→ EXERCISE DETAILS
Copy out exactly the lines from the line containing "- L3 vertebra: bounding" to the end of the listing.

→ DATA
=== Section Start ===
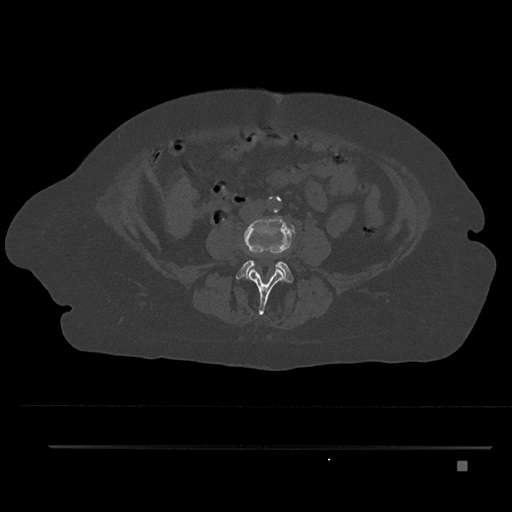
CT including the spine, one axial slice; reconstruction kernel Br40s/3; 120 kVp; bone window (W 1800 / L 400 HU); 0.5 mm slice thickness; 512 × 512 image matrix. Female patient, age 76 years. Case-level facts recorded for this patient, not image findings: primary cancer: lung; vertebrae with lytic lesions (as recorded): T11, L3.
Annotated regions visible in this slice (semi-automatic segmentation, software-assisted and operator-edited):
- L3 vertebra: bounding box <249,266,285,315> (left, top, right, bottom; pixels)
- L4 vertebra: <236,217,294,283>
=== Section End ===
→ RESULT BELOW
- L3 vertebra: bounding box <249,266,285,315> (left, top, right, bottom; pixels)
- L4 vertebra: <236,217,294,283>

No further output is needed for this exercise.